═══ Records shown

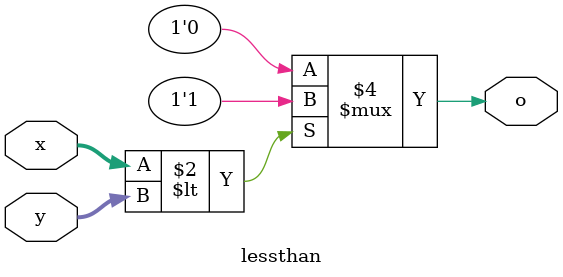
<source format=v>
module lessthan(x,y,o);
	input [3:0] x;
	input [3:0] y;
	output reg o;
	always @(x,y) begin
		o = 0;
		if(x < y) begin
			o = 1;
			end
		end
endmodule 
</source>
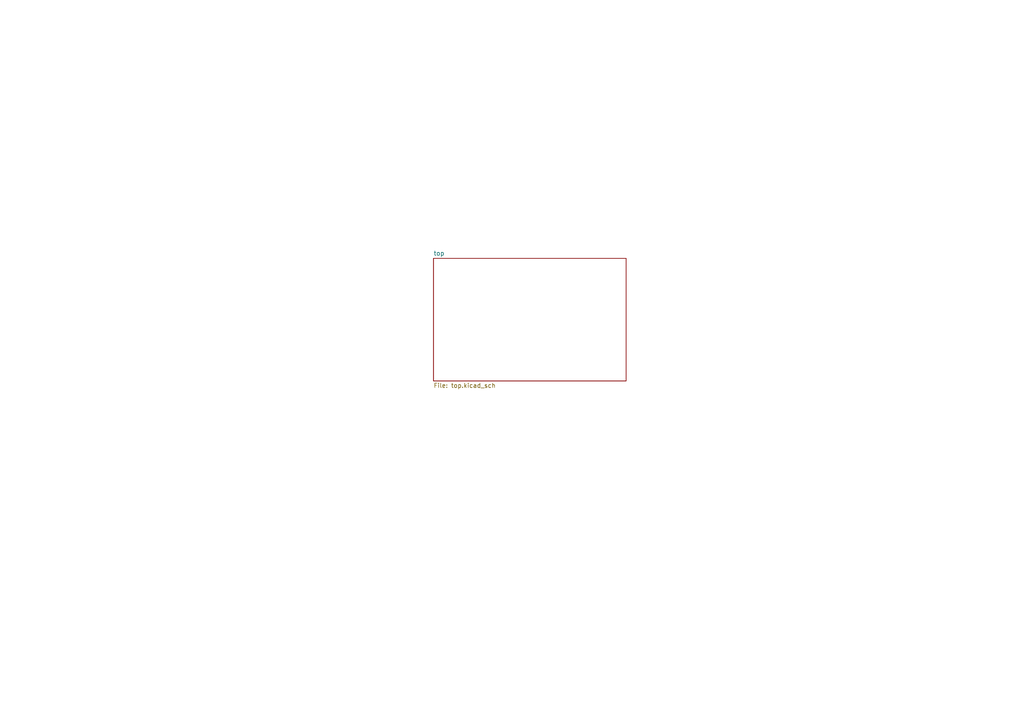
<source format=kicad_sch>
(kicad_sch
	(version 20231120)
	(generator "eeschema")
	(generator_version "8.0")
	(uuid "3d1ed669-1135-4c49-b1df-94cff2b9b047")
	(paper "A4")
	(lib_symbols)
	(sheet
		(at 125.73 74.93)
		(size 55.88 35.56)
		(fields_autoplaced yes)
		(stroke
			(width 0.1524)
			(type solid)
		)
		(fill
			(color 0 0 0 0.0000)
		)
		(uuid "0e17e17f-90b3-45ef-b1b3-8cfb60b68c2b")
		(property "Sheetname" "top"
			(at 125.73 74.2184 0)
			(effects
				(font
					(size 1.27 1.27)
				)
				(justify left bottom)
			)
		)
		(property "Sheetfile" "top.kicad_sch"
			(at 125.73 111.0746 0)
			(effects
				(font
					(size 1.27 1.27)
				)
				(justify left top)
			)
		)
		(instances
			(project "STM32WLE5_RF_dongle"
				(path "/3d1ed669-1135-4c49-b1df-94cff2b9b047"
					(page "2")
				)
			)
		)
	)
	(sheet_instances
		(path "/"
			(page "1")
		)
	)
)

</source>
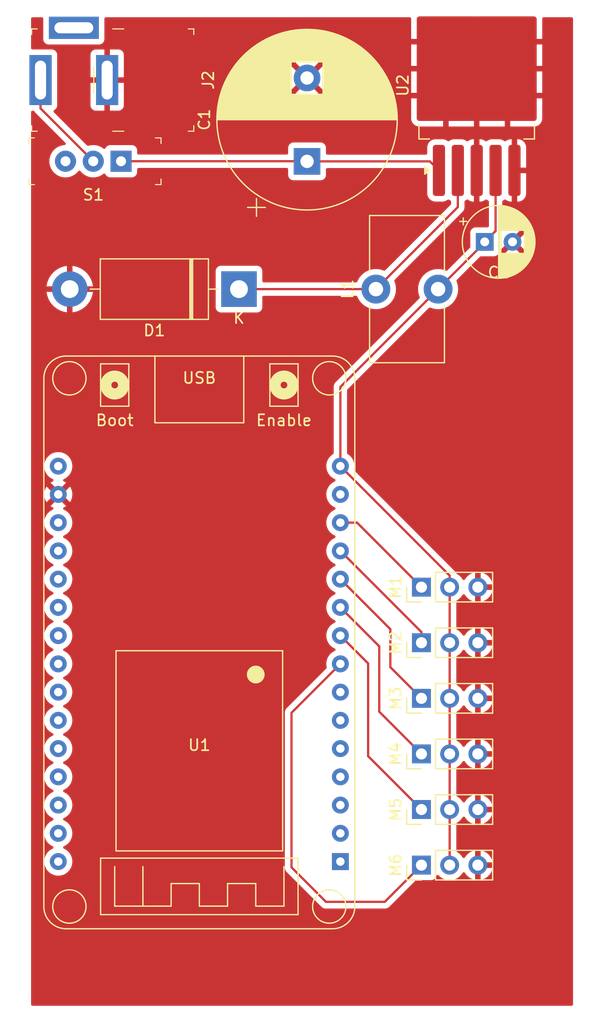
<source format=kicad_pcb>
(kicad_pcb
	(version 20240108)
	(generator "pcbnew")
	(generator_version "8.0")
	(general
		(thickness 1.6)
		(legacy_teardrops no)
	)
	(paper "A4")
	(layers
		(0 "F.Cu" signal)
		(31 "B.Cu" signal)
		(32 "B.Adhes" user "B.Adhesive")
		(33 "F.Adhes" user "F.Adhesive")
		(34 "B.Paste" user)
		(35 "F.Paste" user)
		(36 "B.SilkS" user "B.Silkscreen")
		(37 "F.SilkS" user "F.Silkscreen")
		(38 "B.Mask" user)
		(39 "F.Mask" user)
		(40 "Dwgs.User" user "User.Drawings")
		(41 "Cmts.User" user "User.Comments")
		(42 "Eco1.User" user "User.Eco1")
		(43 "Eco2.User" user "User.Eco2")
		(44 "Edge.Cuts" user)
		(45 "Margin" user)
		(46 "B.CrtYd" user "B.Courtyard")
		(47 "F.CrtYd" user "F.Courtyard")
		(48 "B.Fab" user)
		(49 "F.Fab" user)
		(50 "User.1" user)
		(51 "User.2" user)
		(52 "User.3" user)
		(53 "User.4" user)
		(54 "User.5" user)
		(55 "User.6" user)
		(56 "User.7" user)
		(57 "User.8" user)
		(58 "User.9" user)
	)
	(setup
		(pad_to_mask_clearance 0)
		(allow_soldermask_bridges_in_footprints no)
		(pcbplotparams
			(layerselection 0x00010fc_ffffffff)
			(plot_on_all_layers_selection 0x0000000_00000000)
			(disableapertmacros no)
			(usegerberextensions no)
			(usegerberattributes yes)
			(usegerberadvancedattributes yes)
			(creategerberjobfile yes)
			(dashed_line_dash_ratio 12.000000)
			(dashed_line_gap_ratio 3.000000)
			(svgprecision 4)
			(plotframeref no)
			(viasonmask no)
			(mode 1)
			(useauxorigin no)
			(hpglpennumber 1)
			(hpglpenspeed 20)
			(hpglpendiameter 15.000000)
			(pdf_front_fp_property_popups yes)
			(pdf_back_fp_property_popups yes)
			(dxfpolygonmode yes)
			(dxfimperialunits yes)
			(dxfusepcbnewfont yes)
			(psnegative no)
			(psa4output no)
			(plotreference yes)
			(plotvalue yes)
			(plotfptext yes)
			(plotinvisibletext no)
			(sketchpadsonfab no)
			(subtractmaskfromsilk no)
			(outputformat 1)
			(mirror no)
			(drillshape 1)
			(scaleselection 1)
			(outputdirectory "")
		)
	)
	(net 0 "")
	(net 1 "GND")
	(net 2 "Net-(U2-VIN)")
	(net 3 "/5V")
	(net 4 "Net-(D1-K)")
	(net 5 "unconnected-(J2-Pad3)")
	(net 6 "Net-(J2-Pad1)")
	(net 7 "Net-(M1-PWM)")
	(net 8 "Net-(M2-PWM)")
	(net 9 "Net-(M3-PWM)")
	(net 10 "Net-(M4-PWM)")
	(net 11 "Net-(M5-PWM)")
	(net 12 "Net-(M6-PWM)")
	(net 13 "unconnected-(S1-Pad3)")
	(net 14 "unconnected-(U1-IO34-Pad4)")
	(net 15 "unconnected-(U1-IO2-Pad19)")
	(net 16 "unconnected-(U1-EN-Pad1)")
	(net 17 "unconnected-(U1-IO15-Pad18)")
	(net 18 "unconnected-(U1-IO32-Pad6)")
	(net 19 "unconnected-(U1-TXD0{slash}IO1-Pad28)")
	(net 20 "unconnected-(U1-IO18-Pad24)")
	(net 21 "unconnected-(U1-IO19-Pad25)")
	(net 22 "unconnected-(U1-GND-Pad14)")
	(net 23 "unconnected-(U1-IO21-Pad26)")
	(net 24 "unconnected-(U1-IO17-Pad22)")
	(net 25 "unconnected-(U1-IO5-Pad23)")
	(net 26 "unconnected-(U1-IO35-Pad5)")
	(net 27 "unconnected-(U1-IO4-Pad20)")
	(net 28 "unconnected-(U1-IO16-Pad21)")
	(net 29 "unconnected-(U1-IO22-Pad29)")
	(net 30 "unconnected-(U1-IO23-Pad30)")
	(net 31 "unconnected-(U1-SENSOR_VN-Pad3)")
	(net 32 "unconnected-(U1-RXD0{slash}IO3-Pad27)")
	(net 33 "unconnected-(U1-SENSOR_VP-Pad2)")
	(net 34 "unconnected-(U1-3V3-Pad16)")
	(net 35 "unconnected-(U1-IO33-Pad7)")
	(footprint "digikey-footprints:Switch_Slide_11.6x4mm_EG1218" (layer "F.Cu") (at 158.75 63.5 180))
	(footprint "digikey-footprints:Barrel_Jack_5.5mmODx2.1mmID_PJ-202A" (layer "F.Cu") (at 154.5 56.2 -90))
	(footprint "Connector_PinHeader_2.54mm:PinHeader_1x03_P2.54mm_Vertical" (layer "F.Cu") (at 185.8 121.8 90))
	(footprint "Package_TO_SOT_SMD:TO-263-5_TabPin3" (layer "F.Cu") (at 190.775 56.675 90))
	(footprint "Capacitor_THT:CP_Radial_D16.0mm_P7.50mm" (layer "F.Cu") (at 175.5 63.512755 90))
	(footprint "ESP32_DevKit_V1_DOIT:esp32_devkit_v1_doit" (layer "F.Cu") (at 165.8 126.48 180))
	(footprint "Capacitor_THT:CP_Radial_D6.3mm_P2.50mm" (layer "F.Cu") (at 191.5 70.75))
	(footprint "Inductor_THT:L_Toroid_Vertical_L13.0mm_W6.5mm_P5.60mm" (layer "F.Cu") (at 181.7 75 90))
	(footprint "Connector_PinHeader_2.54mm:PinHeader_1x03_P2.54mm_Vertical" (layer "F.Cu") (at 185.8 106.8 90))
	(footprint "Diode_THT:D_DO-201AD_P15.24mm_Horizontal" (layer "F.Cu") (at 169.37 75 180))
	(footprint "Connector_PinHeader_2.54mm:PinHeader_1x03_P2.54mm_Vertical" (layer "F.Cu") (at 185.8 126.8 90))
	(footprint "Connector_PinHeader_2.54mm:PinHeader_1x03_P2.54mm_Vertical" (layer "F.Cu") (at 185.8 116.8 90))
	(footprint "Connector_PinHeader_2.54mm:PinHeader_1x03_P2.54mm_Vertical" (layer "F.Cu") (at 185.8 111.8 90))
	(footprint "Connector_PinHeader_2.54mm:PinHeader_1x03_P2.54mm_Vertical" (layer "F.Cu") (at 185.8 101.8 90))
	(gr_rect
		(start 150.1 50)
		(end 200 140)
		(stroke
			(width 0.1)
			(type default)
		)
		(fill none)
		(layer "Margin")
		(uuid "c0e46181-e923-4671-93f4-d0cf7f1589ad")
	)
	(segment
		(start 187.375 64.325)
		(end 186.562755 63.512755)
		(widt
... [84105 chars truncated]
</source>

══════

* Problem requirements
Once you have read through the entries, say how many of their lines include the string "Adhesive" and give nothing but that number.

* Completed exercise
2